What is Great Start
What is Great Start?
Training and retention are connected. The best way to retain cadets is to busy them with worthwhile activities. This course brings a fresh approach to cadet indoctrination through meaningful, exciting, well-organized activities designed to transform prospective cadets into cadet airmen.
CAP has been lacking a standardized, user-friendly curriculum for orientating new cadets and getting them through Achievement 1. Therefore, the quality of cadet training has varied from unit to unit, making CAP’s dismal retention rate for first-year cadets (33%) no surprise. On its own, this course will not solve the cadet retention problem, but it is hard to imagine cadet retention improving if squadrons do not offer a comprehensive orientation for prospective and new cadets.
Looking at cadet orientation as a system, it seems that commanders have three options:
Trickle-In. The first and most common system is the “trickle-in” approach whereby the squadron allows prospective cadets to join at any time, so the unit will constantly have one or two new cadets, but rarely more. Commanders know the new cadets have training needs, but with everything else going on in a squadron, most units do not find it feasible to devote precious resources to the new cadets. Instead, new cadets fall-in with the experienced cadets, and are left on their own to progress in CAP. Is it any surprise that two-thirds of new cadets leave CAP during their first year?
Basic Cadet Training. The second option is the “Basic Cadet Training” approach where squadrons send new cadets to the group or wing for a weekend of training. The
obvious benefit here is that new cadets receive training designed to meet their needs. However, it is the quality of weekly unit meetings that has the greatest effect on cadet retention. A weekend BCT will excite a new cadet, but if the weekly meeting does not include worthwhile activities, the cadet will quit. Still, sometimes a BCT-style
approach is the most practical option, so this course has been designed to work well in that format.
Pipeline. The third option for orientating prospective and new cadets is called the “pipeline” and is the most ideal format for this course.
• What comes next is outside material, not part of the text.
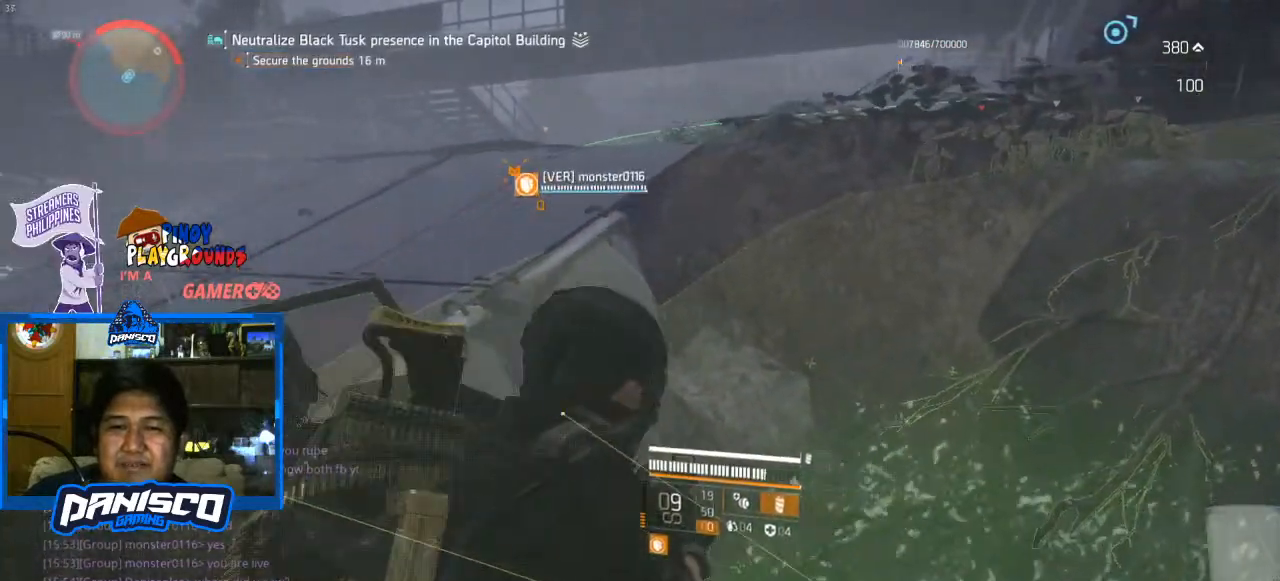
{"keys": ["d"], "mouse": [], "events": [[500, "a", "up"], [500, "d", "down"], [500, "s", "up"]]}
Under the “pipeline” concept, once or twice a year, the squadron holds a recruiting drive that brings in several cadets at once. This allows the squadron to justify setting-up a special flight of new cadets, where they will receive training designed to meet their needs. Because “pipeline” training takes place mostly during squadron meetings, new and advanced cadets have something to look forward to for several weeks, which should improve attendance and retention.
Any cadet unit that displays strong program fundamentals can earn the Quality Cadet Unit Award. This award motivates squadrons to pursue goals that will inevitably lead to their having a vibrant Cadet Program. The award is purely objective. Cadet and composite squadrons who meet the challenging criteria below automatically earn the award. The award can serve as a helpful management tool. Local leaders can use its award criteria to gauge the relative health of their Cadet Program. Wing leaders can use the program data to identify squadrons that are flourishing, and perhaps use leaders of those outstanding units to mentor leaders in nearby units that did not earn the award.
Enable youth to succeed as CAP cadets by providing a comprehensive and fun introduction to all facets of cadet life
Transforming youth into C/Amn, providing a strong foundation in all aspects of cadet life, leading to a successful first year as a cadet
Motivate prospective cadets to join CAP
Introduce cadets to all 4 elements of the Cadet Program
Develop positive attitudes and teamwork
Increase retention through structured activities
Increase training effectiveness through a detailed curriculum guide
This course is primarily designed for use at squadron level, with most of the activities taking place during weekly squadron meetings. The syllabus also calls for the unit to host a “Field Day” (e.g., on a Saturday), where cadets will complete a full day of intensive training. A second option is for the group or wing to host the course over a weekend.
Cadets who participate actively in course activities and complete the usual requirements of Achievement 1 receive credit for completing Great Start and earn a graduation certificate.
Cadet NCOs and officers are essential to the success of this course. Ranking cadets, working under senior member supervision, should execute a majority of the lessons and activities.